SEO Title – often the title you want to use on your blog is not the most descriptive title for visitors coming through search engines (additionally, your page title is the #1 on-page factor search engines use to evaluate the relevance of your post). Filling out this field will replace your post title in the < title > tag while leaving the main title on your actual site. I wrote a post on how to write a great title tag here. Note – if you want to write a title tag that is longer that 512 pixels, you can. You’ll have to paste it into Yoast since the meta box won’t show it (though your website will).

Meta Description – this field allows you to customize the 2 lines of description that appear in the search results (and many social shares). It’s a great way to have a descriptive “advertisement” to potential visitors to click through. It’s not a ranking factor, but any keywords that appear in it will be bolded to stand out a bit more.

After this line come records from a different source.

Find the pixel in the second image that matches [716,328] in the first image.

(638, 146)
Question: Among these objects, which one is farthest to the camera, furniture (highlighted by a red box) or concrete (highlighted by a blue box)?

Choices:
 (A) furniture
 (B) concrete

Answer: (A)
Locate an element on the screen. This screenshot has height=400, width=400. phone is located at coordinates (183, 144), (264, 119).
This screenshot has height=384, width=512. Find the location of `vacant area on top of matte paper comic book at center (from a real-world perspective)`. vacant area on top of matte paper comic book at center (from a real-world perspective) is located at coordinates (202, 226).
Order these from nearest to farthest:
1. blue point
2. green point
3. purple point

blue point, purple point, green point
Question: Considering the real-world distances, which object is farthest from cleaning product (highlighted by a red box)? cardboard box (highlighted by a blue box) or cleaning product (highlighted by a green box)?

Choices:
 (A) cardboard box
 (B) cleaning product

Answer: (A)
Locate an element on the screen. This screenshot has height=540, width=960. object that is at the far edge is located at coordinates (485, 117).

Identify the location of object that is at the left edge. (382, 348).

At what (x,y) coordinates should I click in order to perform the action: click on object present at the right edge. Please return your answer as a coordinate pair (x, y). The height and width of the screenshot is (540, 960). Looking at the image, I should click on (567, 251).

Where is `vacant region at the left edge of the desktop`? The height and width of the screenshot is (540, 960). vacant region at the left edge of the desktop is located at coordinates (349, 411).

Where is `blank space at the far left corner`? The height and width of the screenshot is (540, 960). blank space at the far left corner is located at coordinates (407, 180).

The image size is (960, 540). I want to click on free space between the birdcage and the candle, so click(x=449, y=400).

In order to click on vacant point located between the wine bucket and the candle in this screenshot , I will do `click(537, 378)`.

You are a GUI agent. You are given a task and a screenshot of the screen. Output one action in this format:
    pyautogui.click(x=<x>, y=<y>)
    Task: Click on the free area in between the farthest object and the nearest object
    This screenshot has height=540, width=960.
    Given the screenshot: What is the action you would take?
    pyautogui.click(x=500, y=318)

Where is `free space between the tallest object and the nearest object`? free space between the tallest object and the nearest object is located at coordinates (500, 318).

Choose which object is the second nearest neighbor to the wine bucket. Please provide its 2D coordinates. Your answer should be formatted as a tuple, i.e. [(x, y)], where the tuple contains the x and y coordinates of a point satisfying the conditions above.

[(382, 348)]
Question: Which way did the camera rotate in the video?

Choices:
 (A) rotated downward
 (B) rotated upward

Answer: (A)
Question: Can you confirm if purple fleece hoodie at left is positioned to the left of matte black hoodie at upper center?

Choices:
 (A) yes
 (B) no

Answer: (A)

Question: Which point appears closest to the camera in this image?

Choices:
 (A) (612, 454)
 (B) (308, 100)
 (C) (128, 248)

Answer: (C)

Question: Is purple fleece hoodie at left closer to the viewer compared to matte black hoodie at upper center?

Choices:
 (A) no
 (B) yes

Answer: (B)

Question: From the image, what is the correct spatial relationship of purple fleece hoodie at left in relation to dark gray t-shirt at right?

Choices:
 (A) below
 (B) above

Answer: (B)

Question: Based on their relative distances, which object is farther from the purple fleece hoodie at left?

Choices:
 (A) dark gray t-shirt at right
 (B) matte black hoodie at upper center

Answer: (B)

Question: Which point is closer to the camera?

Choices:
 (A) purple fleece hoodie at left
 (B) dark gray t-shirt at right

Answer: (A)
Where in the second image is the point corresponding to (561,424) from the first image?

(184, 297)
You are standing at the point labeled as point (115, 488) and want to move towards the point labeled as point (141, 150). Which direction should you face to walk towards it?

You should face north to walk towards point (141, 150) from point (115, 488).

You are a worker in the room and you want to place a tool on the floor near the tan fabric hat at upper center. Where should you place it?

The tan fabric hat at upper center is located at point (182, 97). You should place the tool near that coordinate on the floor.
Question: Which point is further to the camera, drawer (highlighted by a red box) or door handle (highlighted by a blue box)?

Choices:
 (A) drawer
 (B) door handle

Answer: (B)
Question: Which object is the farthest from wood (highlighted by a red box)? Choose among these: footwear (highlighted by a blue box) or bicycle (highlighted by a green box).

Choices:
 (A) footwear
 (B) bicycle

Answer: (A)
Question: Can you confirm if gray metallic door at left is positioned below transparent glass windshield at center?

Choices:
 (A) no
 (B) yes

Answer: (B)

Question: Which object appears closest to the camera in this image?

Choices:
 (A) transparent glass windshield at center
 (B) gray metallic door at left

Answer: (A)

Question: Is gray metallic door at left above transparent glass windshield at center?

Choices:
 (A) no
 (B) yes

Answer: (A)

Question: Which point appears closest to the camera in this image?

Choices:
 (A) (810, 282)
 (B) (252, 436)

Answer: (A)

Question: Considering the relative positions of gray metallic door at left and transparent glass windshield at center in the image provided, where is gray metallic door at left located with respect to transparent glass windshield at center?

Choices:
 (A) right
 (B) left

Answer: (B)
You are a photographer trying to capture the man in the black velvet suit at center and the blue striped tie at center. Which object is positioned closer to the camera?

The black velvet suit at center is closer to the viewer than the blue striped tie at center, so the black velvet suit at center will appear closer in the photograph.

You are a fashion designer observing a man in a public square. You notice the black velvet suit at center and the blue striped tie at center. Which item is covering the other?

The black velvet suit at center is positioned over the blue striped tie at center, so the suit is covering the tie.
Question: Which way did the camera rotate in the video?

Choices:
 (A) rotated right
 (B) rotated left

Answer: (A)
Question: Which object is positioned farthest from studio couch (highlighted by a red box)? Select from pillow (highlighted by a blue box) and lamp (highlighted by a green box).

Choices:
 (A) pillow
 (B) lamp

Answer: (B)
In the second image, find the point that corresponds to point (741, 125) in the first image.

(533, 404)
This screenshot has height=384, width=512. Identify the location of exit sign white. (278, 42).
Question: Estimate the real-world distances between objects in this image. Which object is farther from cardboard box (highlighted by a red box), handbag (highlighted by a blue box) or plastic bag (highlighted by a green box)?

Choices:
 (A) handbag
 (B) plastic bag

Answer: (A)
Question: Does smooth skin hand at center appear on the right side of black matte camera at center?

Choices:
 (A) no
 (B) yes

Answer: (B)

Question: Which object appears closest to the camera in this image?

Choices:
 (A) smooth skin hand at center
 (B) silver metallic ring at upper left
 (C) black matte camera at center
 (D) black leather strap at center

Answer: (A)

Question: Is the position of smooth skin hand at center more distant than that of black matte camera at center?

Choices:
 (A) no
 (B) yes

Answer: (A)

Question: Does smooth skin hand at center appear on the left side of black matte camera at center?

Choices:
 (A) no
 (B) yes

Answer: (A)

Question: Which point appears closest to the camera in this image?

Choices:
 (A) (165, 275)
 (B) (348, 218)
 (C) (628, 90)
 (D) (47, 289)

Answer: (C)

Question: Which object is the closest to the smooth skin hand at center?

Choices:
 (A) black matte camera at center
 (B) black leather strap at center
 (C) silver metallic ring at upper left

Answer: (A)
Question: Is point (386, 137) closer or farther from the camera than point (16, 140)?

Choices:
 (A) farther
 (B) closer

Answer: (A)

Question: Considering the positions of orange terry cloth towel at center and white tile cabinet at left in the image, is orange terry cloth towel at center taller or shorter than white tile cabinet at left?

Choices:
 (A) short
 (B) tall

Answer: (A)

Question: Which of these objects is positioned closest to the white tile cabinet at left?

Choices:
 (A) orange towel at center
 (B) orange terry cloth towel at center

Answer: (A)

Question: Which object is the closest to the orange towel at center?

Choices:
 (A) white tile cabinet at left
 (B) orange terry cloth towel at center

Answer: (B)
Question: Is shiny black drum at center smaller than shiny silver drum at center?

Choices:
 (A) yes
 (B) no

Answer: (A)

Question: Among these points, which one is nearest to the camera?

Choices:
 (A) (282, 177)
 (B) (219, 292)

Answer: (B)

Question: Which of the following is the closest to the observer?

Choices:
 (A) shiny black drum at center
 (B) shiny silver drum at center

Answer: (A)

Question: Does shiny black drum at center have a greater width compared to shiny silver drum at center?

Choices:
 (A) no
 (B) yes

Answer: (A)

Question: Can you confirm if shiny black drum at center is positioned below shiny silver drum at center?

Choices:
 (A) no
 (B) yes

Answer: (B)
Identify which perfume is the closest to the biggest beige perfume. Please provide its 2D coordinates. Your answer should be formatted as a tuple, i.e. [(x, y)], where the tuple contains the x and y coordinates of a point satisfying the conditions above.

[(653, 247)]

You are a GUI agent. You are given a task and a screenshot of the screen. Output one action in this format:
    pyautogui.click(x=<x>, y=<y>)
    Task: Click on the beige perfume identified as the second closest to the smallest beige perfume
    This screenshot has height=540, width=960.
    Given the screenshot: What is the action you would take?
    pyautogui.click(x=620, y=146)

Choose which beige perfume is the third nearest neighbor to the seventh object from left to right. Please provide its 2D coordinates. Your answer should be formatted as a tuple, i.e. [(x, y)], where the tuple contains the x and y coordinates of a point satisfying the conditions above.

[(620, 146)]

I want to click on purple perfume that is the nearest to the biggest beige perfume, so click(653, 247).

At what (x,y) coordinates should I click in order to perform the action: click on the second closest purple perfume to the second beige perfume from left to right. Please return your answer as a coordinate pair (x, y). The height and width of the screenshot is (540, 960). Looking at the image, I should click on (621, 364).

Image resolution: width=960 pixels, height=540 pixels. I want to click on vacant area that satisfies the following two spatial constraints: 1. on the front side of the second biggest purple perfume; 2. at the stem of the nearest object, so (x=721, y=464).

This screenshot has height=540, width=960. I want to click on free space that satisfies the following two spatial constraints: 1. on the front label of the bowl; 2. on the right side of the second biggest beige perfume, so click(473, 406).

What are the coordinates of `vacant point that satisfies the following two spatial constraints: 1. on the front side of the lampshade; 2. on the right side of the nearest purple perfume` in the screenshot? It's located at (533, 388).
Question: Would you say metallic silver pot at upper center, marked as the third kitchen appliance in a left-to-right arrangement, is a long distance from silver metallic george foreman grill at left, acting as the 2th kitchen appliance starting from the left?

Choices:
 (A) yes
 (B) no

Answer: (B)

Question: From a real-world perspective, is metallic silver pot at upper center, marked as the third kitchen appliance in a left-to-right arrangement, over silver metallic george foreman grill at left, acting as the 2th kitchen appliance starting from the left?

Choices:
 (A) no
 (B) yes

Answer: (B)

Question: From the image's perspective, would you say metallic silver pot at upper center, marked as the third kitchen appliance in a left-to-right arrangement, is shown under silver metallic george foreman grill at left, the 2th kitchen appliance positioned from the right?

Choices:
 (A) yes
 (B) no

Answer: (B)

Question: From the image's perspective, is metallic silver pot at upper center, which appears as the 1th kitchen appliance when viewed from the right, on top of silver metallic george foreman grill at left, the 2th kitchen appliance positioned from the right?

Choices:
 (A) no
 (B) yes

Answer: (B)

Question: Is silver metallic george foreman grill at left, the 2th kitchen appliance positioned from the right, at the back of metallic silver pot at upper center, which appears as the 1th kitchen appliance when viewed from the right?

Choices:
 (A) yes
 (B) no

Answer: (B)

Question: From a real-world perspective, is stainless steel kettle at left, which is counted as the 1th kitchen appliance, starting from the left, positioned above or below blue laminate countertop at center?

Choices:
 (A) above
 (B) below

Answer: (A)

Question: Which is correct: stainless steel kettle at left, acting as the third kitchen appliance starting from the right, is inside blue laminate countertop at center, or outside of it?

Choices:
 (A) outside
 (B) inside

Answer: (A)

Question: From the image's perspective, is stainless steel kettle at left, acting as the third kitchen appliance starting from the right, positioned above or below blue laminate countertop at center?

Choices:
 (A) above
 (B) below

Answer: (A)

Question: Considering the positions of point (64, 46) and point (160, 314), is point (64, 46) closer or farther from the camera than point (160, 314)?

If you look at Content Analysis, Yoast SEO runs a quick check of your post for SEO best practices based on your focus keyword. Take all these recommendations as a very rough guide, and keep in mind that you should always write for the end user, not specifically for search engines. That said, usually these are best practices for SEO particularly because they also help the user. Look at the page analysis for ideas, but also look at your post with a critical eye towards what a user searching would be looking for and how you can answer their question.